Türkiye, önemli bir genç nüfusa sahip. Sahip olduğu bu gücü en etkin şekilde kullanmak için gençliğe türlü yatırımlar yapıyor. STK’lar, belediyelerin gençlere kolay bir şekilde ulaşabilmesi, onlara hizmet götürebilmesi için önemli bir aracı. Bu kapsamda gerçekleştirilen Gençlik Politikaları Forumunda, belediyeler ve STK’ların gençlerin eğitilmesi ve geleceğe hazırlanması sürecinde atılması gereken adımları ve yapılacak işbirliklerini konuştu. Yerel yönetimler, STK’ların biraz daha sorumluluk almasını önerirken, STK’lar yerel yönetimlerin yer tedariki ve maddi desteğiyle daha iyi işler yapacaklarını vurguluyor.

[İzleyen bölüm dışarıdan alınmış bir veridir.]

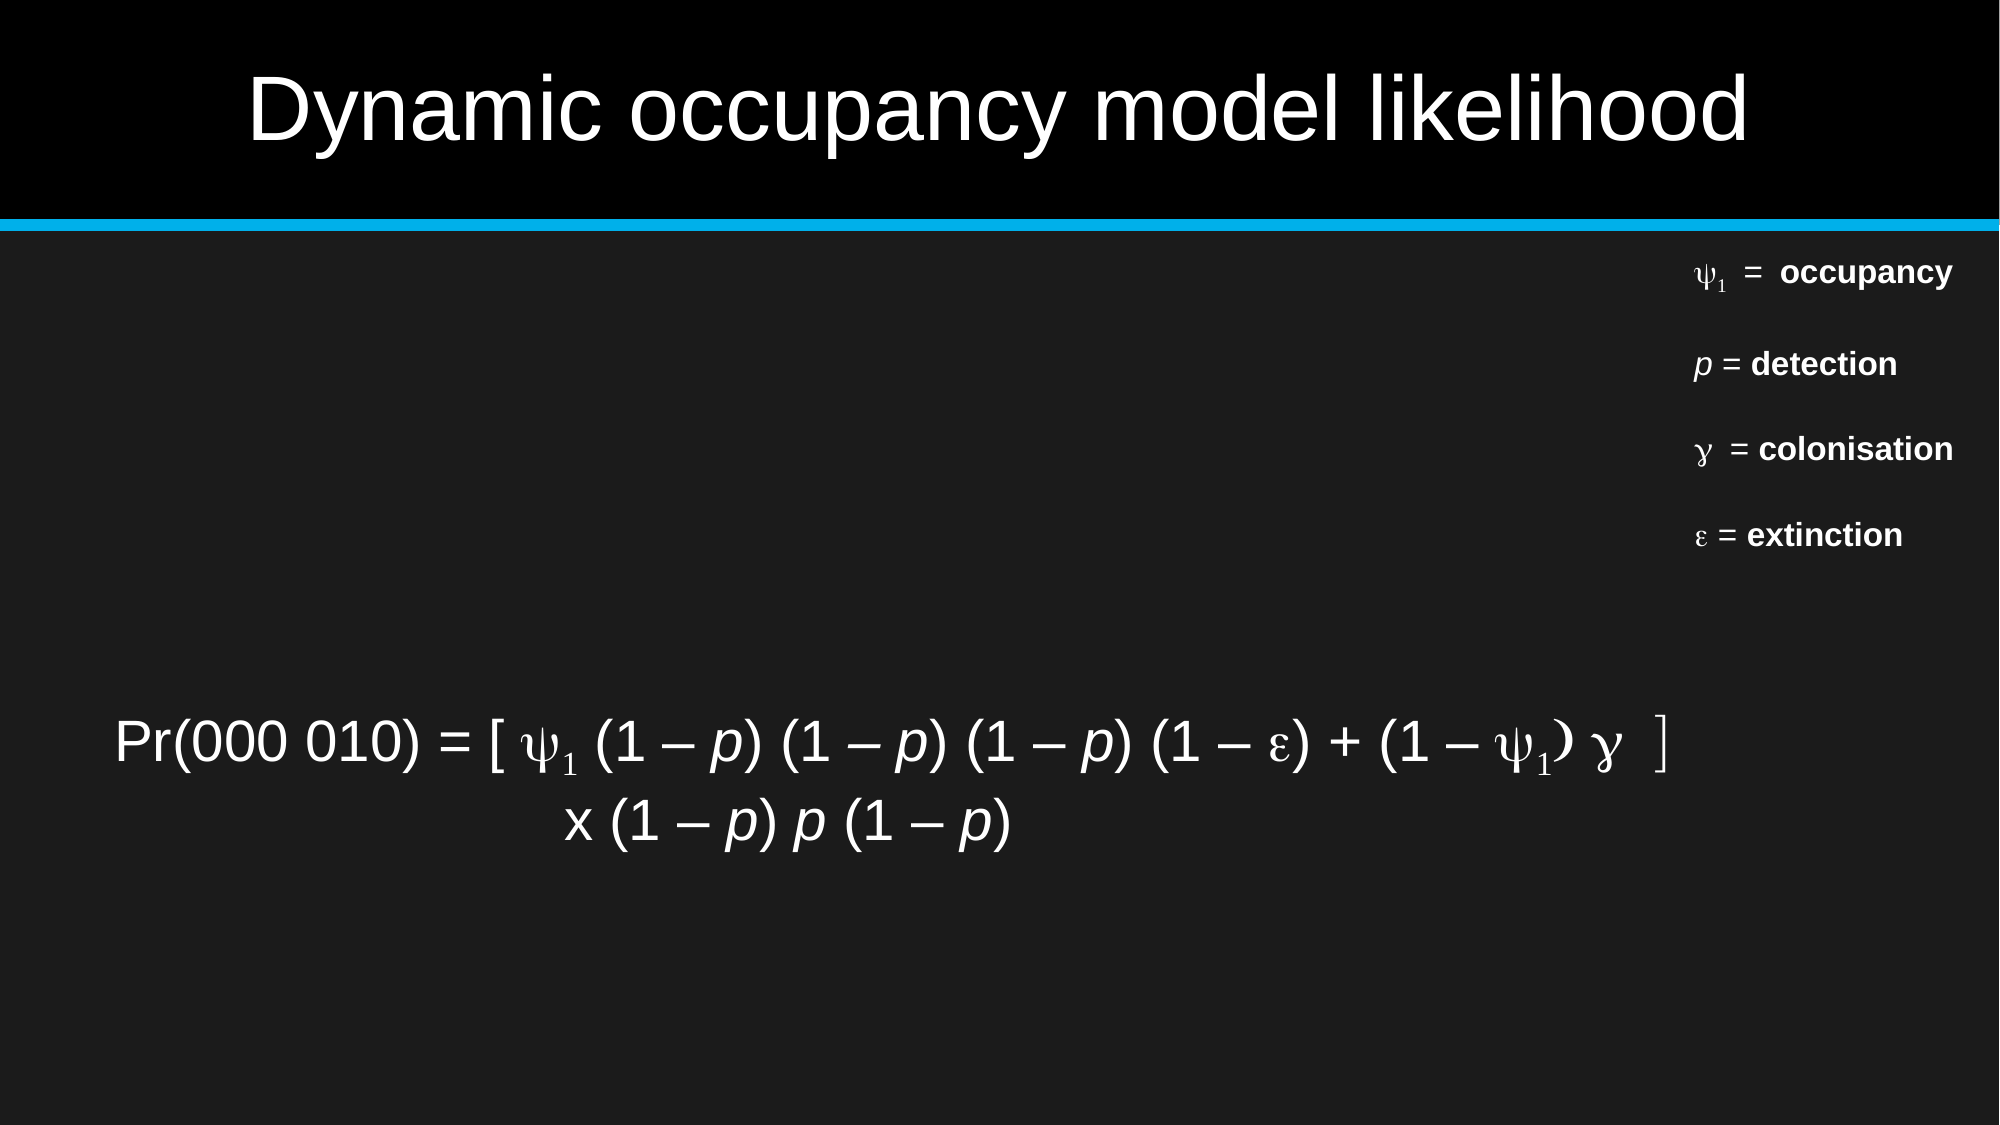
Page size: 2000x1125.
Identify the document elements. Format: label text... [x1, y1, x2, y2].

İDEAL SAHİBİ BİR GENÇLİK İSTİYORUZ
Gençlerin fabrikasyon bir üretim olarak görülemeyeceğini söyleyen AK Parti Genel Başkan Vekili Numan Kurtulmuş, iktidarın kulu, kölesi bir gençlik yetişmesini istemediklerini ifade etti. “Gençler asla resmi ideolojinin bir parçası ya da resmi ideolojinin ürettiği fabrikasyon bilgilerin, eğitimin, üretimin sonucu olan unsurlar değildir. Gençlerin yetiştirilmesi alanında sadece devletin değil yumuşak güç olarak sivil toplumun ve yerel yönetimlerin çıktığını görüyoruz. Yerel yönetimlerin artık millet kuruluşları haline getirilmesi zaruridir. Yerel yönetimin gençlik aşısını yapacak ana merkezler haline getirilmesi gerekiyor. Amacımız resmi ideoloji altında yetişen gençler ortaya çıkarmak değil. Bizim istediğimiz fikri hür, vicdanı hür, geleceğe gayretle kanatlanan, değerlerine bağlı, kendi kökleri üzerinde yükselen ve dünyanın bütün meydan okumalarına karşı göğsünü siper ederek dünyadaki bütün haksızlıklara meydan okuyan bir gençlik yetiştirmektir” dedi.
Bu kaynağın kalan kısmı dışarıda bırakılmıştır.